__WHAT THE EXERCISE ASKS__: Each record is to be reproduced verbatim.

__Records drawn from a dataset__:
____

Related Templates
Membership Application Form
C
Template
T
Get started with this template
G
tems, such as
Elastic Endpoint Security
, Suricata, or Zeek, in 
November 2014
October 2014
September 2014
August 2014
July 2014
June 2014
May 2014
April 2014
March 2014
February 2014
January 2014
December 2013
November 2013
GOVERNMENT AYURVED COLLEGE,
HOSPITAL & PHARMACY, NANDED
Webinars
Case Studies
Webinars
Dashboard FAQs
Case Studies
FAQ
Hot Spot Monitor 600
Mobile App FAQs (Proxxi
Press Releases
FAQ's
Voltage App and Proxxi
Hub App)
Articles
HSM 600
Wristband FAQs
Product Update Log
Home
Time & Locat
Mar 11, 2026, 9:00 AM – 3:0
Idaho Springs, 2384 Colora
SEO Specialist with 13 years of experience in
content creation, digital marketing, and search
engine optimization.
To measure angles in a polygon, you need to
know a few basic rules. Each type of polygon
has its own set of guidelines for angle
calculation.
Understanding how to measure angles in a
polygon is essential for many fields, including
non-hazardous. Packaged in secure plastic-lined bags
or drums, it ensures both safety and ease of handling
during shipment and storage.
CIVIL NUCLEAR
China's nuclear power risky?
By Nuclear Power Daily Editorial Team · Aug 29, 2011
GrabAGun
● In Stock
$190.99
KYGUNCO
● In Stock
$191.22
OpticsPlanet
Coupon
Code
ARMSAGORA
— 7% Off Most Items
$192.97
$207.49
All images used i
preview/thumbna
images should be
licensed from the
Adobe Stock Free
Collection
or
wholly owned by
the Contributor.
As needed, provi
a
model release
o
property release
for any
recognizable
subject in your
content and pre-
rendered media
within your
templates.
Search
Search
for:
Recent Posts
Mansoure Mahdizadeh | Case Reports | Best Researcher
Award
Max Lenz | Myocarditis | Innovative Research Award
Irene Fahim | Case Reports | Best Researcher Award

____

__RESPONSE BOX__:
Related Templates
Membership Application Form
C
Template
T
Get started with this template
G
tems, such as
Elastic Endpoint Security
, Suricata, or Zeek, in 
November 2014
October 2014
September 2014
August 2014
July 2014
June 2014
May 2014
April 2014
March 2014
February 2014
January 2014
December 2013
November 2013
GOVERNMENT AYURVED COLLEGE,
HOSPITAL & PHARMACY, NANDED
Webinars
Case Studies
Webinars
Dashboard FAQs
Case Studies
FAQ
Hot Spot Monitor 600
Mobile App FAQs (Proxxi
Press Releases
FAQ's
Voltage App and Proxxi
Hub App)
Articles
HSM 600
Wristband FAQs
Product Update Log
Home
Time & Locat
Mar 11, 2026, 9:00 AM – 3:0
Idaho Springs, 2384 Colora
SEO Specialist with 13 years of experience in
content creation, digital marketing, and search
engine optimization.
To measure angles in a polygon, you need to
know a few basic rules. Each type of polygon
has its own set of guidelines for angle
calculation.
Understanding how to measure angles in a
polygon is essential for many fields, including
non-hazardous. Packaged in secure plastic-lined bags
or drums, it ensures both safety and ease of handling
during shipment and storage.
CIVIL NUCLEAR
China's nuclear power risky?
By Nuclear Power Daily Editorial Team · Aug 29, 2011
GrabAGun
● In Stock
$190.99
KYGUNCO
● In Stock
$191.22
OpticsPlanet
Coupon
Code
ARMSAGORA
— 7% Off Most Items
$192.97
$207.49
All images used i
preview/thumbna
images should be
licensed from the
Adobe Stock Free
Collection
or
wholly owned by
the Contributor.
As needed, provi
a
model release
o
property release
for any
recognizable
subject in your
content and pre-
rendered media
within your
templates.
Search
Search
for:
Recent Posts
Mansoure Mahdizadeh | Case Reports | Best Researcher
Award
Max Lenz | Myocarditis | Innovative Research Award
Irene Fahim | Case Reports | Best Researcher Award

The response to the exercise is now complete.